愛染堂市
「アンタって、つくづく嫌味なオトコね?」
『皮肉屋って言ってくれよ』
「そんな事より、道のアッチから撃ってくるの何とかなんないの?運転席に入れないんだけど」
『・・どれ』
俺は溜め息を吐きながらその場にしゃがみ込み、トラックの下から道の向こう側を覗き込む。
道の向こうからトラックに歩み寄る二組の脚が見え、俺はその二組の脚を、地面に腹を着け少し窮屈な姿勢で撃ち抜く。
二組の脚は、激しい叫び声を上げながらその場に倒れ、俺は姿勢を変えないまま、倒れたゲリラ二人の頭と体に銃弾をぶち込む。

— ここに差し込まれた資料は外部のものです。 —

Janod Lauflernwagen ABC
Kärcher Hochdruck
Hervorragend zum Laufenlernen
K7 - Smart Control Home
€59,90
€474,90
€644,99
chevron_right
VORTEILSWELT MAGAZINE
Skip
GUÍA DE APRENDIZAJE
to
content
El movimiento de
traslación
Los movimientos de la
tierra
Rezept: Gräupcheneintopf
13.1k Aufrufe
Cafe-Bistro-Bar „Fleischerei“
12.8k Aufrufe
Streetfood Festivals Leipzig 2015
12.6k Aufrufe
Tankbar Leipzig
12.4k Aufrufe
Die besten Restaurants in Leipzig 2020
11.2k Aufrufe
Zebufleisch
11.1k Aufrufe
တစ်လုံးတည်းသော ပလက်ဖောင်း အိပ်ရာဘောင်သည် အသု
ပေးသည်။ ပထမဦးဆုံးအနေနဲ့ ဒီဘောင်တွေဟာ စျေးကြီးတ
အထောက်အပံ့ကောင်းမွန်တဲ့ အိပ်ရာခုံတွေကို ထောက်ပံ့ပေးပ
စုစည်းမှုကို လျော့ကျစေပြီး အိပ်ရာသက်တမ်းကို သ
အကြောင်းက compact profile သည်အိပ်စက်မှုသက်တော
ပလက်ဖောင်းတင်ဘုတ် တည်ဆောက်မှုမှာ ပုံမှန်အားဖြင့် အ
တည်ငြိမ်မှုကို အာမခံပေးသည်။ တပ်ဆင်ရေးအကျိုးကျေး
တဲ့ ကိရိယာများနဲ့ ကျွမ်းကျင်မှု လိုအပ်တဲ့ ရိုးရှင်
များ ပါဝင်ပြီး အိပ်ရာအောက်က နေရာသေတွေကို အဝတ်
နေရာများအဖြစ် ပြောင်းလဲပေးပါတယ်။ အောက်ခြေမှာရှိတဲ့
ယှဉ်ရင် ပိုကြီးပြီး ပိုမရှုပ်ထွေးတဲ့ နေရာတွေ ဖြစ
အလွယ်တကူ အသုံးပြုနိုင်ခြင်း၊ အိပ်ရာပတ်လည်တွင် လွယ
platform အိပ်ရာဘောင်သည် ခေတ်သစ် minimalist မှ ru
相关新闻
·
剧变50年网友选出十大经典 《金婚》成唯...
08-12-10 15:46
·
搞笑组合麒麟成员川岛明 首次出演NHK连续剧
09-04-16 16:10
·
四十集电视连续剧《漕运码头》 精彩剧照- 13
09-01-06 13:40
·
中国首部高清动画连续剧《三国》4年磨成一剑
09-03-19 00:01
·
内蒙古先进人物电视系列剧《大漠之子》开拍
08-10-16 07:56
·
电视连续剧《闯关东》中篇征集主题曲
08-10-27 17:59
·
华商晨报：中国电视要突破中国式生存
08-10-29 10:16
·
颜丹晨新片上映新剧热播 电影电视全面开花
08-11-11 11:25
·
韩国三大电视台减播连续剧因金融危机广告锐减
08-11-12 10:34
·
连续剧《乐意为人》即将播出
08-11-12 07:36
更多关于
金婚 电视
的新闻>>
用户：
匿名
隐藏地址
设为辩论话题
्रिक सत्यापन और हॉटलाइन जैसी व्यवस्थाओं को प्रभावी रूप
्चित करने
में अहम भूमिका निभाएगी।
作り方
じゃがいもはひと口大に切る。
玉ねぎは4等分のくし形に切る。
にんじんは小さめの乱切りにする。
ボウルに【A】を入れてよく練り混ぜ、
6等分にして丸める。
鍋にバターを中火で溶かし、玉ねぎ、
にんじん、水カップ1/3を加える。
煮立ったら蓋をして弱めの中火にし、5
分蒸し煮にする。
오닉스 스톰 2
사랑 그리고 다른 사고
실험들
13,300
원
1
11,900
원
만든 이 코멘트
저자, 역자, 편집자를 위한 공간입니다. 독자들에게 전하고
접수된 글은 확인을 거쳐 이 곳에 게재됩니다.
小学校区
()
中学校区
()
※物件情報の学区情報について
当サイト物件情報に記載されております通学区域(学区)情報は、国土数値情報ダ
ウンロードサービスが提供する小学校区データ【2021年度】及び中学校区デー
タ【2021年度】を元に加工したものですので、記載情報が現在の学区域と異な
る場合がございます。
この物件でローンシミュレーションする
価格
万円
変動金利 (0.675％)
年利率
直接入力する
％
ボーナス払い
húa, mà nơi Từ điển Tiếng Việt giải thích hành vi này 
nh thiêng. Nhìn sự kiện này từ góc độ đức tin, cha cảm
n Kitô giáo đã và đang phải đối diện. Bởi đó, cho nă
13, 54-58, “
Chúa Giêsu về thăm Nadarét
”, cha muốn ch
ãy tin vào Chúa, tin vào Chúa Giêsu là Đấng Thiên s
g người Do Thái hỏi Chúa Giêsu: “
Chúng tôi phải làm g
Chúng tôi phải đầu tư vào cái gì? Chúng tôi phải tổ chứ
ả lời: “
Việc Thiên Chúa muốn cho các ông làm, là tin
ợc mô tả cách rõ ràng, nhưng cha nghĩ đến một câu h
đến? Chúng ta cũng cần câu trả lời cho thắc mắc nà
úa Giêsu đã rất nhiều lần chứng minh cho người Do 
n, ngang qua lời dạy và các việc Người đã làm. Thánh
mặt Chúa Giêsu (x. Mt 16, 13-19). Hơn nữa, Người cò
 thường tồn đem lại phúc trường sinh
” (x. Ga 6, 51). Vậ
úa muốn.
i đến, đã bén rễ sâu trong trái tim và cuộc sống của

そして素早く立ち上がり、無様な格好で挟まったバカオンナに顎で合図した。
オンナは相変わらず礼の一言を言わないまま、そそくさとトラックとバンの間を登り始めた。
『ふんっ!どうもくらい言えよ!』
俺はオンナがトラックの割れたフロントガラスに上半身を入れ、そのケツが収まったのを確認すると、状態を整えたであろうゲリラ共の相手をする為に、再度トラック後方へ向かう事にした。
「ネエッ!!」
俺がトラック後方に体を向けるやいなや、トラックの中からオンナの声が響いた。